1. PARTIES:

The Supplier:  BART KELSEY 

The Customer: The Customer or any person acting on behalf of and with the authority of the Customer.

 

2. DEFINITIONS

  1. The Supplier is BART KELSEY.
  2. The Customer is the party as described above.
  3. The Guarantor is person (or persons), or entity, who agrees to be liable for the debts of the Customer.
  4. The Order shall be defined as any request for the provision of Goods by the Customer with the Supplier which has been accepted by the Supplier, and includes the Order form.
  5. The Goods are the prints, master file, plates and other products provided by the Supplier.
  6. The Price is the amount invoiced for Goods supplied.
  7. Indirect, Special or Consequential loss or damage includes i) any loss of income profit or business; ii) any loss of good will or reputation; iii) any loss of value of intellectual property.
  8. Invoices include invoices for Goods supplied.

 

3. GENERAL

  1. Any Order requested by the Customer is deemed to be an Order incorporating these Terms & Conditions notwithstanding any inconsistencies which may be introduced in the Customer Order or acceptance unless expressly agreed to by the Supplier in writing.
  2. No subsequent correspondence or document or discussion shall modify or otherwise vary these Terms & Conditions unless such variation is in writing and signed by the Supplier.
  3. The Terms & Conditions are binding on the Customer, his heirs, assignees, executors, trustees and where applicable, any liquidator, receiver or administrator.
  4. In these Terms & Conditions, the singular shall include the plural, the masculine shall include feminine and neuter and words importing persons shall apply to corporations. 
  5. Where more than one Customer completes this agreement each shall be liable jointly and severally.
  6. If any provision of these Terms & Conditions shall be invalid, void, illegal or unenforceable the validity, existence, legality and enforceability of the remaining provisions shall not be affected, prejudiced or impaired.
  7. The Supplier may sub-contract all or any part of its rights and obligations without the Customer’s consent.
  8. The Supplier reserves the right to review these Terms & Conditions at any time. If, following any such review, there is to be any change to these Terms & Conditions, then that change will take effect from the date on which the Supplier notifies the Customer of such change.

 

4. PRICE 

  1. At the Supplier’s sole discretion the Price shall be either:
    1. as detailed on invoices provided by the Supplier to the Customer in respect of Goods supplied; or
    2. the Supplier’s quoted Price for the Order (subject to clause 4.2).
  2. The Supplier reserves the right to change the Price in the event of a variation to the Supplier’s Order, and notice will be provided by the Supplier within a reasonable time.
  3. Any written quotation provided by the Supplier to the Customer concerning the proposed supply of goods or services is:
    1. valid for 30 days from the date of the quotation; and
    2. not an offer to sell, and no order placed by the Customer in response to any quotation will bind the Supplier unless and until such order is accepted by the Supplier acting in its absolute discretion.

- - -

**What this exercise asks**
1. How long does a written quotation from the Supplier stay valid under the terms and conditions?
2. Print the lines of the records from the line with "ciblée à une" up to and including the line with "n e tij kosovar", omitting the pictures.

- - -

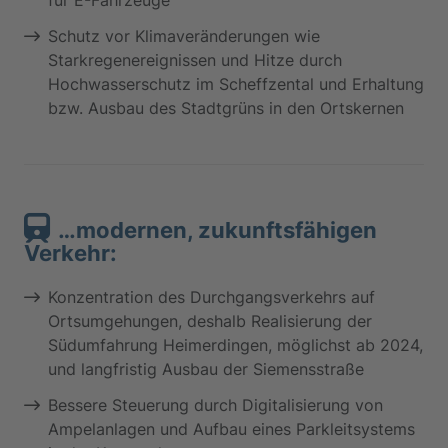
Schutz vor Klimaveränderungen wie
Starkregenereignissen und Hitze durch
Hochwasserschutz im Scheffzental und Erhaltung
bzw. Ausbau des Stadtgrüns in den Ortskernen
…modernen, zukunftsfähigen
Verkehr:
Konzentration des Durchgangsverkehrs auf
Ortsumgehungen, deshalb Realisierung der
Südumfahrung Heimerdingen, möglichst ab 2024,
und langfristig Ausbau der Siemensstraße
Bessere Steuerung durch Digitalisierung von
Ampelanlagen und Aufbau eines Parkleitsystems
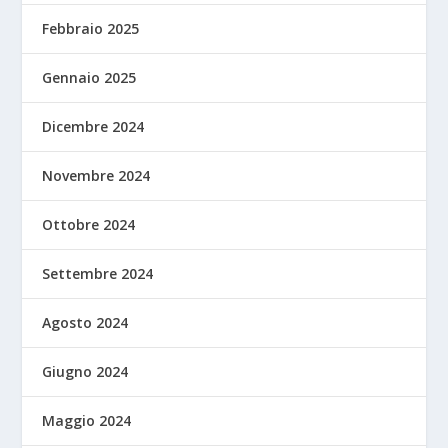
Febbraio 2025
Gennaio 2025
Dicembre 2024
Novembre 2024
Ottobre 2024
Settembre 2024
Agosto 2024
Giugno 2024
Maggio 2024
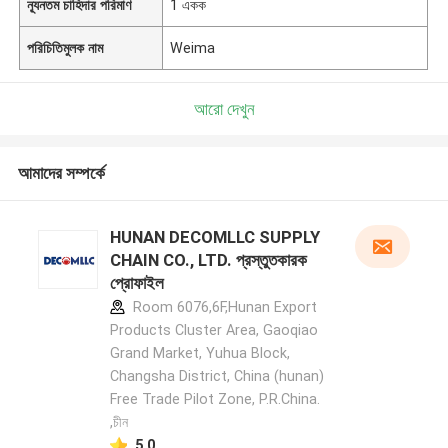
ন্যূনতম চাহিদার পরিমাণ
1 একক
পরিচিতিমুলক নাম
Weima
আরো দেখুন
আমাদের সম্পর্কে
HUNAN DECOMLLC SUPPLY
CHAIN CO., LTD. প্রস্তুতকারক
প্রোফাইল
Room 6076,6F,Hunan Export
Products Cluster Area, Gaoqiao
Grand Market, Yuhua Block,
Changsha District, China (hunan)
Free Trade Pilot Zone, P.R.China.
,চীন
5.0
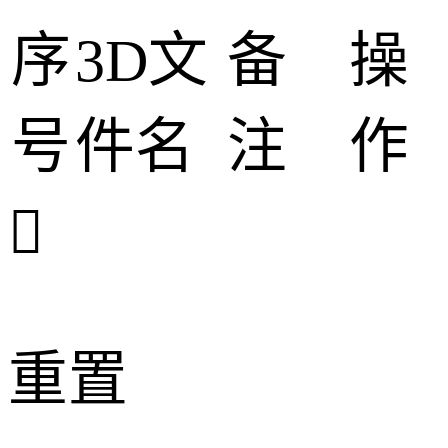
序
3D文
备
操
号
件名
注
作

重置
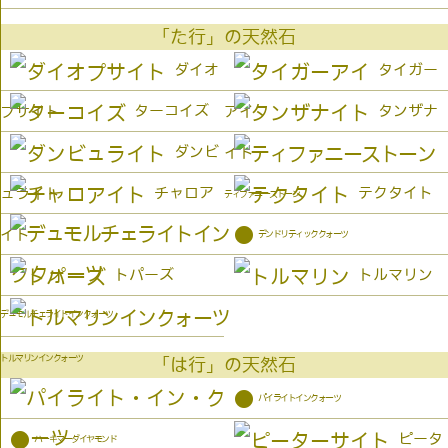
「た行」の天然石
ダイオ
タイガー
ターコイズ
タンザナ
プサイト
アイ
ダンビ
イト
チャロア
テクタイト
ュライト
ティファニーストーン
●
イト
デンドリティッククォーツ
トパーズ
トルマリン
デュモルチェライトインクォーツ
トルマリンインクォーツ
「は行」の天然石
●
パイライトインクォーツ
●
ピータ
ハーキマーダイヤモンド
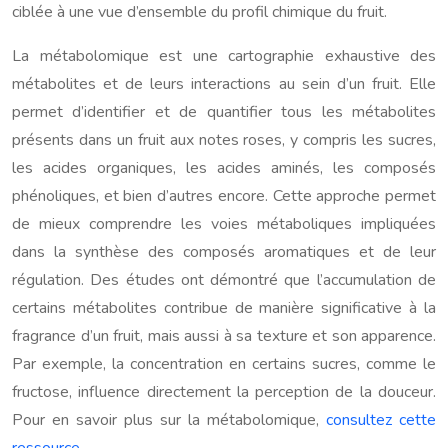
ciblée à une vue d’ensemble du profil chimique du fruit.
La métabolomique est une cartographie exhaustive des
métabolites et de leurs interactions au sein d’un fruit. Elle
permet d’identifier et de quantifier tous les métabolites
présents dans un fruit aux notes roses, y compris les sucres,
les acides organiques, les acides aminés, les composés
phénoliques, et bien d’autres encore. Cette approche permet
de mieux comprendre les voies métaboliques impliquées
dans la synthèse des composés aromatiques et de leur
régulation. Des études ont démontré que l’accumulation de
certains métabolites contribue de manière significative à la
fragrance d’un fruit, mais aussi à sa texture et son apparence.
Par exemple, la concentration en certains sucres, comme le
fructose, influence directement la perception de la douceur.
Pour en savoir plus sur la métabolomique,
consultez cette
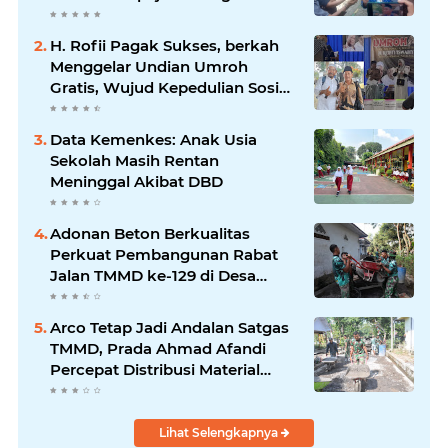
Usaha UMKM.
H. Rofii Pagak Sukses, berkah
Menggelar Undian Umroh
Gratis, Wujud Kepedulian Sosial
berbagi.
Data Kemenkes: Anak Usia
Sekolah Masih Rentan
Meninggal Akibat DBD
Adonan Beton Berkualitas
Perkuat Pembangunan Rabat
Jalan TMMD ke-129 di Desa
Ledoktempuro
Arco Tetap Jadi Andalan Satgas
TMMD, Prada Ahmad Afandi
Percepat Distribusi Material
Pengecoran
Lihat Selengkapnya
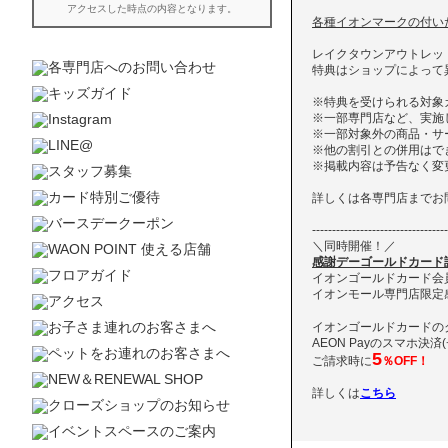
各種イオンマークの付いた
レイクタウンアウトレッ
特典はショップによって
※特典を受けられる対象
※一部専門店など、実施
※一部対象外の商品・サ
※他の割引との併用はで
※掲載内容は予告なく変
詳しくは各専門店までお
----------------------------------
＼同時開催！／
感謝デーゴールドカード請
イオンゴールドカード会
イオンモール専門店限定
イオンゴールドカードの
AEON Payのスマホ決
5
ご請求時に
％OFF！
詳しくは
こちら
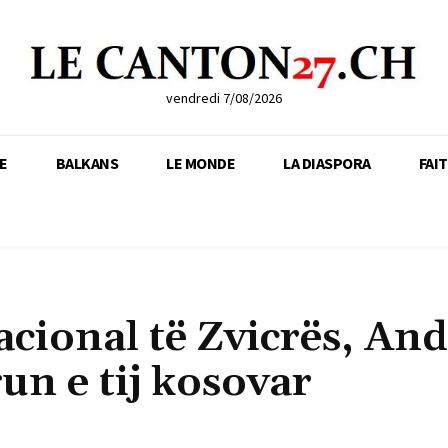
vendredi 7/08/2026
E
BALKANS
LE MONDE
LA DIASPORA
FAI
Nacional të Zvicrës, An
n e tij kosovar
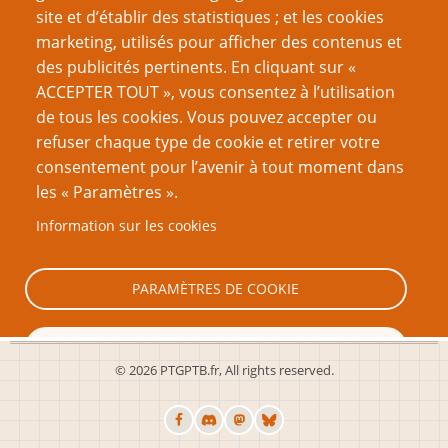
site et d’établir des statistiques ; et les cookies
Du même auteur
marketing, utilisés pour afficher des contenus et
Test de validité d'Univers
des publicités pertinents. En cliquant sur «
Ouais, mais… Mon perso n'en a rien à cirer !
ACCEPTER TOUT », vous consentez à l’utilisation
Le Guide du Maître de Jeu salaud
de tous les cookies. Vous pouvez accepter ou
Les règles de base de Jonny
refuser chaque type de cookie et retirer votre
Tous à bord de L’Express pour l'aventure !
consentement pour l’avenir à tout moment dans
Salut les gars, vous devez être le groupe !
les « Paramètres ».
Maîtriser avec que dalle
Information sur les cookies
Techniques de défense juridique pour rôlistes
Page
Pagination
‹‹
3
PARAMÈTRES DE COOKIE
précédente
TOUT REFUSER
© 2026 PTGPTB.fr, All rights reserved.
TOUT ACCEPTER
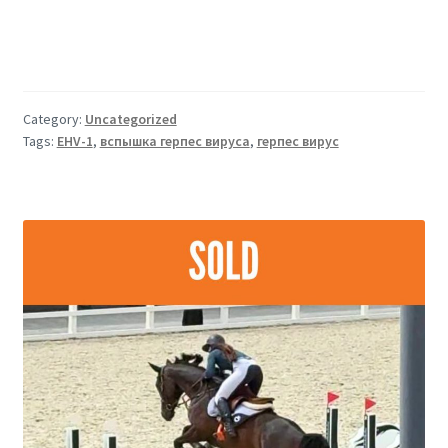
Category:
Uncategorized
Tags:
EHV-1
,
вспышка герпес вируса
,
герпес вирус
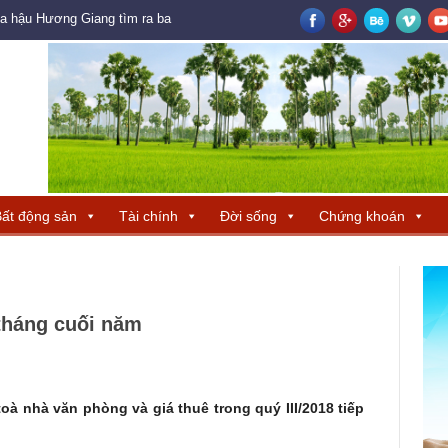
oa hậu Hương Giang tìm ra ba đại diện Trung Quốc – Hong Kong – Macau đ
ất động sản
Tài chính
Đời sống
Chứng khoán
tháng cuối năm
oà nhà văn phòng và giá thuê trong quý III/2018 tiếp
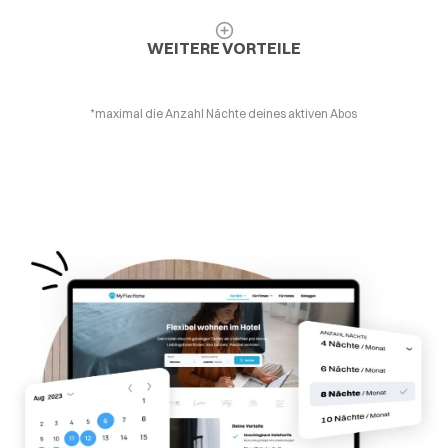
WEITERE VORTEILE
*maximal die Anzahl Nächte deines aktiven Abos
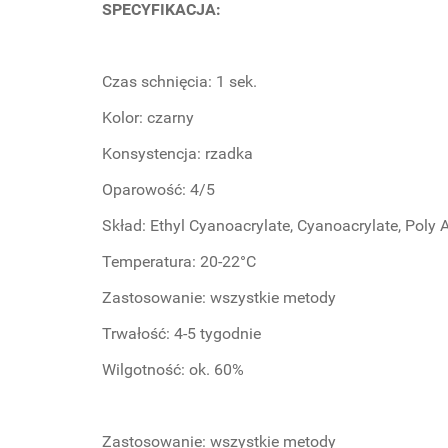
SPECYFIKACJA:
Czas schnięcia: 1 sek.
Kolor: czarny
Konsystencja: rzadka
Oparowość: 4/5
Skład: Ethyl Cyanoacrylate, Cyanoacrylate, Poly 
Temperatura: 20-22°C
Zastosowanie: wszystkie metody
Trwałość: 4-5 tygodnie
Wilgotność: ok. 60%
Zastosowanie: wszystkie metody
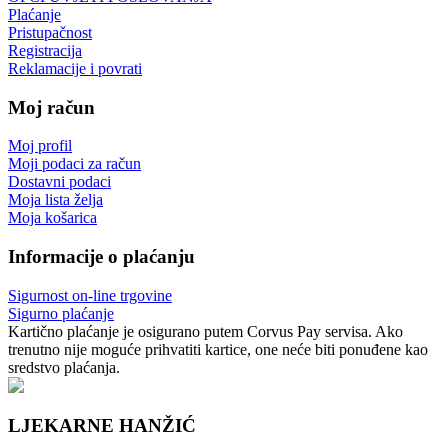
Plaćanje
Pristupačnost
Registracija
Reklamacije i povrati
Moj račun
Moj profil
Moji podaci za račun
Dostavni podaci
Moja lista želja
Moja košarica
Informacije o plaćanju
Sigurnost on-line trgovine
Sigurno plaćanje
Kartično plaćanje je osigurano putem Corvus Pay servisa. Ako
trenutno nije moguće prihvatiti kartice, one neće biti ponuđene kao
sredstvo plaćanja.
LJEKARNE HANŽIĆ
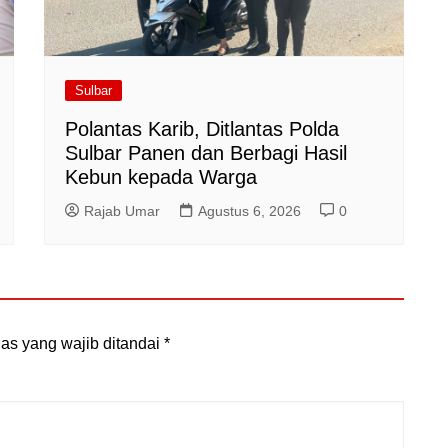
Sulbar
Polantas Karib, Ditlantas Polda
Sulbar Panen dan Berbagi Hasil
Kebun kepada Warga
Rajab Umar
Agustus 6, 2026
0
as yang wajib ditandai
*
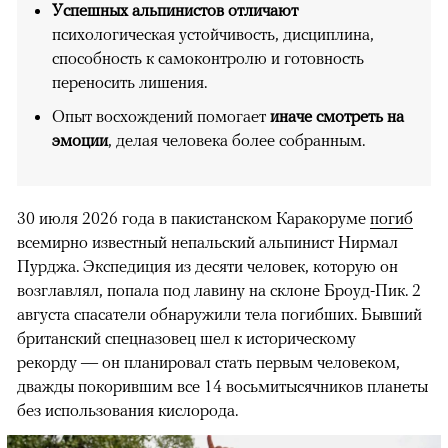
Успешных альпинистов отличают
психологическая устойчивость, дисциплина,
способность к самоконтролю и готовность
переносить лишения.
Опыт восхождений помогает
иначе смотреть на
эмоции
, делая человека более собранным.
30 июля 2026 года в пакистанском Каракоруме
погиб
всемирно известный непальский альпинист Нирмал
Пурджа. Экспедиция из десяти человек, которую он
возглавлял, попала под лавину на склоне Броуд-Пик. 2
августа спасатели обнаружили тела погибших. Бывший
британский спецназовец шел к историческому
рекорду — он планировал стать первым человеком,
дважды покорившим все 14 восьмитысячников планеты
без использования кислорода.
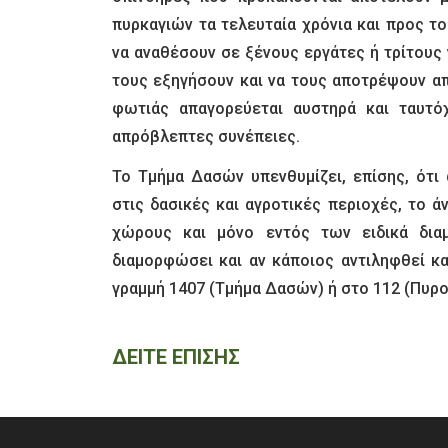
πυρκαγιών τα τελευταία χρόνια και προς τ
να αναθέσουν σε ξένους εργάτες ή τρίτους 
τους εξηγήσουν και να τους αποτρέψουν α
φωτιάς απαγορεύεται αυστηρά και ταυτό
απρόβλεπτες συνέπειες.
Το Τμήμα Δασών υπενθυμίζει, επίσης, ότι
στις δασικές και αγροτικές περιοχές, το 
χώρους και μόνο εντός των ειδικά δ
διαμορφώσει και αν κάποιος αντιληφθεί 
γραμμή 1407 (Τμήμα Δασών) ή στο 112 (Πυρ
ΔΕΙΤΕ ΕΠΙΣΗΣ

- - -

**Outputs by task**
1. It is valid for 30 days from the date of the quotation.

2.
ciblée à une vue d’ensemble du profil chimique du fruit.
La métabolomique est une cartographie exhaustive des
métabolites et de leurs interactions au sein d’un fruit. Elle
permet d’identifier et de quantifier tous les métabolites
présents dans un fruit aux notes roses, y compris les sucres,
les acides organiques, les acides aminés, les composés
phénoliques, et bien d’autres encore. Cette approche permet
de mieux comprendre les voies métaboliques impliquées
dans la synthèse des composés aromatiques et de leur
régulation. Des études ont démontré que l’accumulation de
certains métabolites contribue de manière significative à la
fragrance d’un fruit, mais aussi à sa texture et son apparence.
Par exemple, la concentration en certains sucres, comme le
fructose, influence directement la perception de la douceur.
Pour en savoir plus sur la métabolomique,
consultez cette
Usaha UMKM.
H. Rofii Pagak Sukses, berkah
Menggelar Undian Umroh
Gratis, Wujud Kepedulian Sosial
berbagi.
Data Kemenkes: Anak Usia
Sekolah Masih Rentan
Meninggal Akibat DBD
Adonan Beton Berkualitas
Perkuat Pembangunan Rabat
Jalan TMMD ke-129 di Desa
Ledoktempuro
Arco Tetap Jadi Andalan Satgas
TMMD, Prada Ahmad Afandi
Percepat Distribusi Material
Pengecoran
Lihat Selengkapnya
各種イオンマークの付いた
レイクタウンアウトレッ
特典はショップによって
※特典を受けられる対象
※一部専門店など、実施
※一部対象外の商品・サ
※他の割引との併用はで
※掲載内容は予告なく変
詳しくは各専門店までお
----------------------------------
＼同時開催！／
感謝デーゴールドカード請
イオンゴールドカード会
イオンモール専門店限定
イオンゴールドカードの
AEON Payのスマホ決
5
ご請求時に
％OFF！
詳しくは
こちら
vendredi 7/08/2026
E
BALKANS
LE MONDE
LA DIASPORA
FAI
Nacional të Zvicrës, An
n e tij kosovar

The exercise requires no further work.